Kann der Betriebsarzt die Erkrankung überprüfen?
Nein. Arbeitgeber haben grundsätzlich kein Recht, die Arbeitsunfähigkeit durch den Betriebsarzt „überprüfen“ zu lassen. Betriebsärzte dürfen nur arbeitsmedizinische Untersuchungen durchführen, nicht aber Diagnosen bei niedergelassenen Ärzten erfragen. Außerdem gilt auch bei Untersuchungen, die ein Betriebsarztdurchführt: Gegenüber dem Arbeitgeber ist er an seine ärztliche Schweigepflicht gebunden und darf nicht „plaudern“.
Anspruch auf eine zweite ärztliche Meinung?

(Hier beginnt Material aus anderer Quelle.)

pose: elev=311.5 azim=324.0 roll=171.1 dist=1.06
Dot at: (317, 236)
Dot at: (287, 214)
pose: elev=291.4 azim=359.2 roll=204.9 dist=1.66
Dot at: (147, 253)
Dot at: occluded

Selbstverständlich. Jeder Patient hat das Recht auf die Zweitmeinung eines anderen Arztes – und kann vom Hausarzt eine Überweisung verlangen. Allerdings kann jeder auch ohne Überweisung einen anderen Arzt aufsuchen – mit einer Überweisung bekommt man aber oft schneller einen Termin.
Wie lange auf einen Hausarzttermin warten?

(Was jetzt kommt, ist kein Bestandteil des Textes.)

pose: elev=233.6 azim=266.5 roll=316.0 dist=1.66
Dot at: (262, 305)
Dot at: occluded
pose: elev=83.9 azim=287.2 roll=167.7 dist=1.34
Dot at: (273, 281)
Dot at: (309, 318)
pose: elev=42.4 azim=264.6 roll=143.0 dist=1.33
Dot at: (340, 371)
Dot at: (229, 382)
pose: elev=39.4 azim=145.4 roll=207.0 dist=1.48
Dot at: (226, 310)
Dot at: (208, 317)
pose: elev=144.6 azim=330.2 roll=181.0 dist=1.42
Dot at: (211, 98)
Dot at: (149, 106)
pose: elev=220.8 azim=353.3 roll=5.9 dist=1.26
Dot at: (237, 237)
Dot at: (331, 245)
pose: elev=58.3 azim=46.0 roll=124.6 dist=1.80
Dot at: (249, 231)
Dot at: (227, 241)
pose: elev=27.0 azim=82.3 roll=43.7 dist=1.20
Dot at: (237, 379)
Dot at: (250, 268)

Sind lange Wartezeiten beim Hausarzt nicht die Ausnahme, sondern die Regel sollten Patienten das Praxispersonal oder den Hausarzt direkt ansprechen. Denn die Organisation der Praxis liegt in seiner Verantwortung. Ändert sich nichts und kann man den Hausarzt auch nicht wechseln, weil es in der Nähe keine andere Praxis gibt, können sich Versicherte an ihre Krankenkasse wenden und das Problemschildern. Die leitet die „Patienten-Beschwerde“ an die Kassenärztliche Vereinigung die die Beschwerde mit dem Arzt „auswerten“ wird.
Akuten Schmerzen – Anspruch auf einen „Sofort-Termin“?

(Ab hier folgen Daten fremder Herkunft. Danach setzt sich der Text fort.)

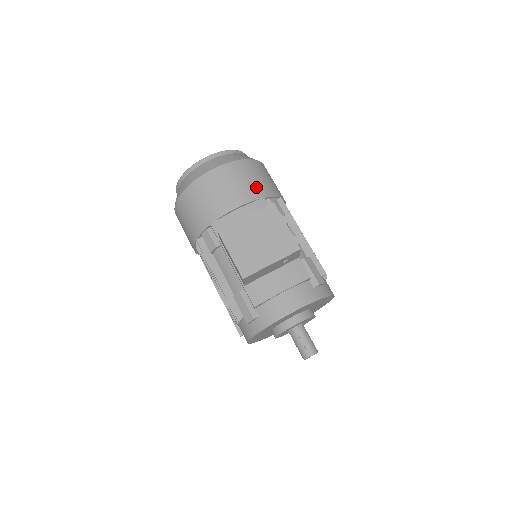
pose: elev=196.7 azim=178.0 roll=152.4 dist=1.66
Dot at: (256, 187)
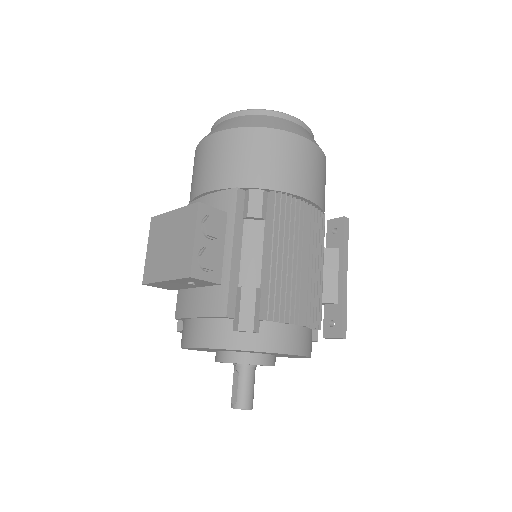
Dot at: (237, 170)
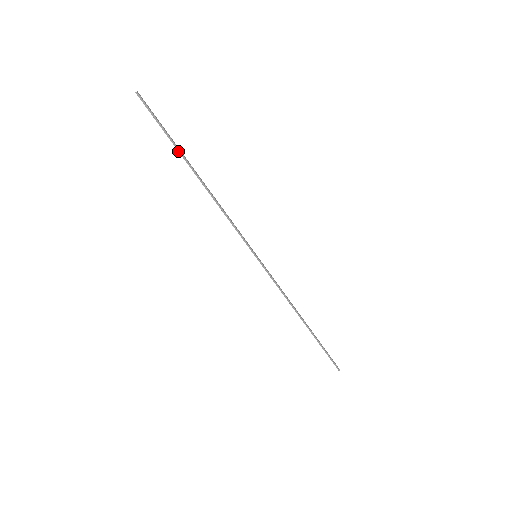
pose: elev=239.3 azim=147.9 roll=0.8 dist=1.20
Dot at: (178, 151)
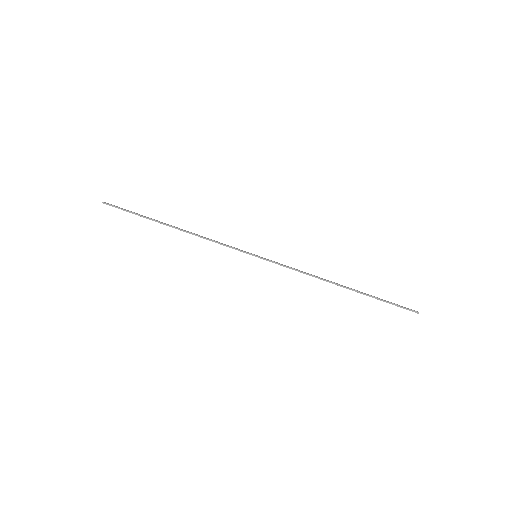
Dot at: (149, 219)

Ärzte behandeln Patienten, die unter akuten Schmerzen leiden, in der Regel so schnell wie möglich. Das bedeutet aber nicht, dass überhaupt keine Wartezeit entsteht. Aber: Wer unter so akuten Schmerzen leidet, dass es sie nicht aushält, sollt einen Notarzt rufen.